"Elize Matsunaga, a mulher que esquartejou o marido", por Ullisses Campbell
Ullisses Campbell não cai na esparrela de glorificar a criminosa que biografa. O retrato que pinta da assassina é cheio de nuances, mas azedo. Somado ao domínio do texto, à vasta pesquisa, às muitas entrevistas com os personagens da vida de Elize e ao talento para a estrutura narrativa, Campbell mata a cobra e mostra o pau.
A propósito, não se engane quem pensa que, ao narrar a vida de uma prostituta e de diversas das suas colegas de profissão, o autor descambe para a pornografia ou revelações vulgares. O biógrafo é preciso na descrição, mas avesso à impudicícia.
Já a cobra é personagem frequente nas páginas do livro. A ex-prostituta e o marido japonês priápico (em termos de frequência, não de centimetragem) adotaram uma jibóia - Gigi -, que vivia com eles e era tratada como filha. Não a pão-de-ló, mas a ratazanas. Tinha um quarto, ambientado, só para ela.

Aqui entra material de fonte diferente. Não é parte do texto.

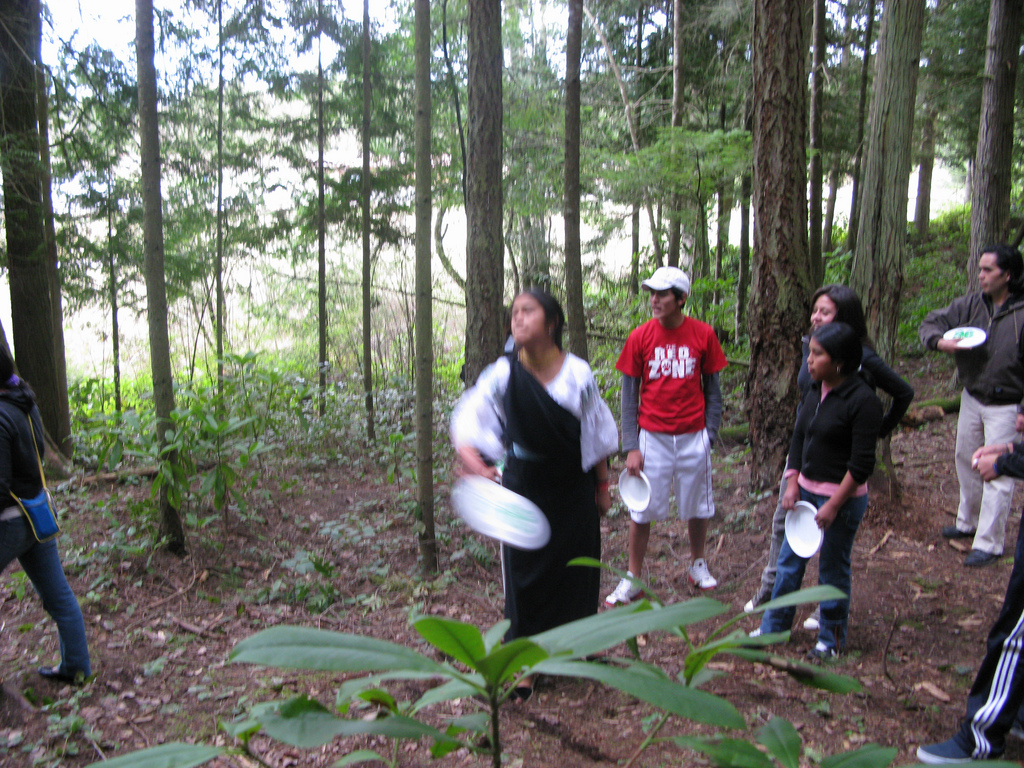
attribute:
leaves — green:
[529, 623, 749, 735]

O autor conta a infância, o pai ausente e violento, o padrasto que a estuprou, o início na prostituição com caminhoneiros, a formação como enfermeira, o retorno aos programas em Curitiba e a ida para São Paulo, onde investiu na carreira de prostituta de luxo.
O milionário Marcos Matsunaga, herdeiro da Yoki (e da Kitano, cujo molho shoyo é imbatível), é retratado como um consumidor compulsivo de prostitutas (às vezes, mais de uma no mesmo dia), dos mais variados níveis profissionais - da mais rameira à mais sofisticada.

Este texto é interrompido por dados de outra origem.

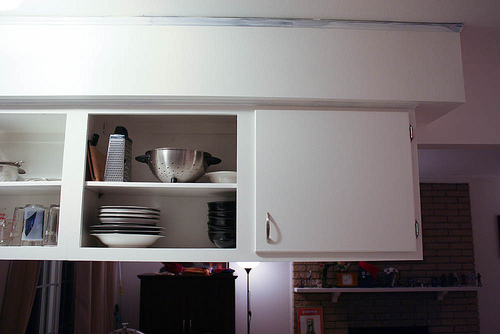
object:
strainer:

As prediletas ele promovia à condição de "namoradas". Viajava com elas Brasil afora e pagava altas mesadas (R$ 27 mil reais mensais, no início dos anos 2000, o que equivalia a 15 mil dólares) para que elas lhe prometessem "exclusividade". Nem todas cumpriam o que prometiam.

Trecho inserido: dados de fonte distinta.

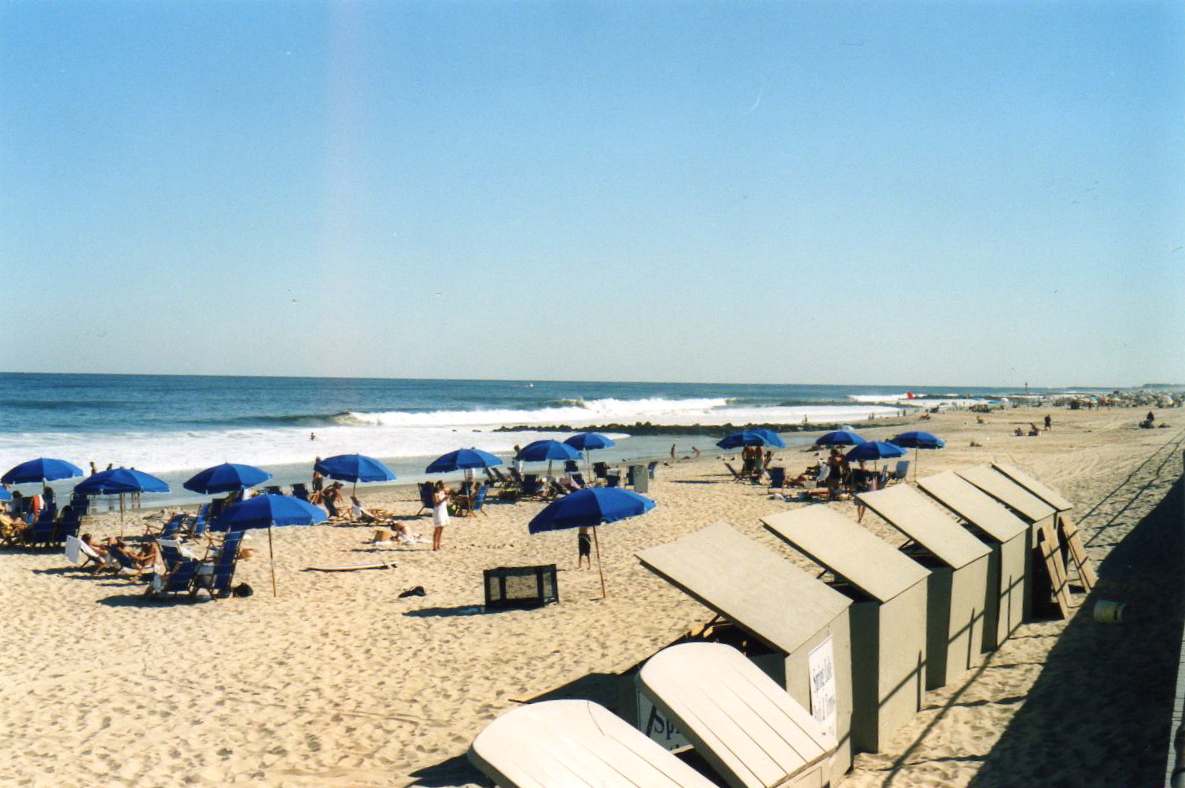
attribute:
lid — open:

Depois de ter promovido Elize à "namorada", resolveu promovê-la à esposa (embora já tivesse uma).
Casado com uma ex-funcionária humilde da fábrica da família, a quem deixava em segundo plano e depois deixou na miséria, ao casar com Elize, Marcos participava de grupos de avaliação de prostitutas na internet e era apaixonado por armas e por caçadas aventureiras.
Além do sexo diário, a vida conjugal de Marcos e Elize era repleta de viagens para predar animais de grande porte. Depois do nascimento da filha do casal, entretanto, Marcos despromoveu Elize e se envolveu com uma nova "namorada", a quem também pagava mesada e com quem viajava.
Marcos nunca fôra muito delicado e Elize, ciumenta, fazia com que o marido frequentemente perdesse as estribeiras. Em uma discussão na cobertura cinematográfica em que viviam em São Paulo, Marcos mais uma vez chamou a esposa de "puta", gritando que "uma vez puta, sempre puta". Puta, Elize pegou uma das muitas armas da casa e varou a testa do japonês com um tiro certeiro.
O marido morto no chão da sala era um problema. Elize optou por resolvê-lo esquartejando o cadáver em sete pedaços. Serrou à mão. Pôs os pedaços do pai da filha em três malas grandes, meteu no SUV e a ideia erá desová-lo em Chopinzinho, no Paraná, sua terra natal.
A falta de pagamento do licenciamento do carro fez com que policiais - que a pararam na estrada, em ação de rotina - mandassem ela retornar para casa. Ela voltou, mas antes a viúva achou um lugar ermo para se desfazer das sete partes avulsas do falecido.
Astuta, Elize simulou que o marido a abandonara, produziu mensagens falsas do computador do morto e até mesmo movimentações bancárias. Chorou a cântaros nos ombros da sogra. Em vão. Pedaços de Marcos surgiram aqui e acolá. As partes foram reconhecidas pelo irmão no necrotério.
A viúva, já a principal suspeita, negou tudo. A polícia, entretanto, não se deixou levar pelas desculpas lacrimosas da assassina. Elize foi confrontada com as provas. Acuada, confessou.
Campbell conta essa estória com minúcia e esmero. O biógrafo pertence à nata da categoria e faz de um crime repulsivo uma novela de suspense - ainda que todos saibamos o final.
Para quem gosta do gênero "mundo cão", o texto não decepciona. O autor é do ramo.
Editora Matrix, 368 páginas | 1a edição, 2021
P.S.: Condenada a meros 19 anos de prisão pela morte e esquartejamento do marido, depois reduzidos a exíguos 17 anos, em 10 anos saiu da cadeia, desfrutando da progressão de regime. Elize hoje vive em liberdade e é motorista de aplicativo em Curitiba. A sniper comemorou semana passada 44 anos.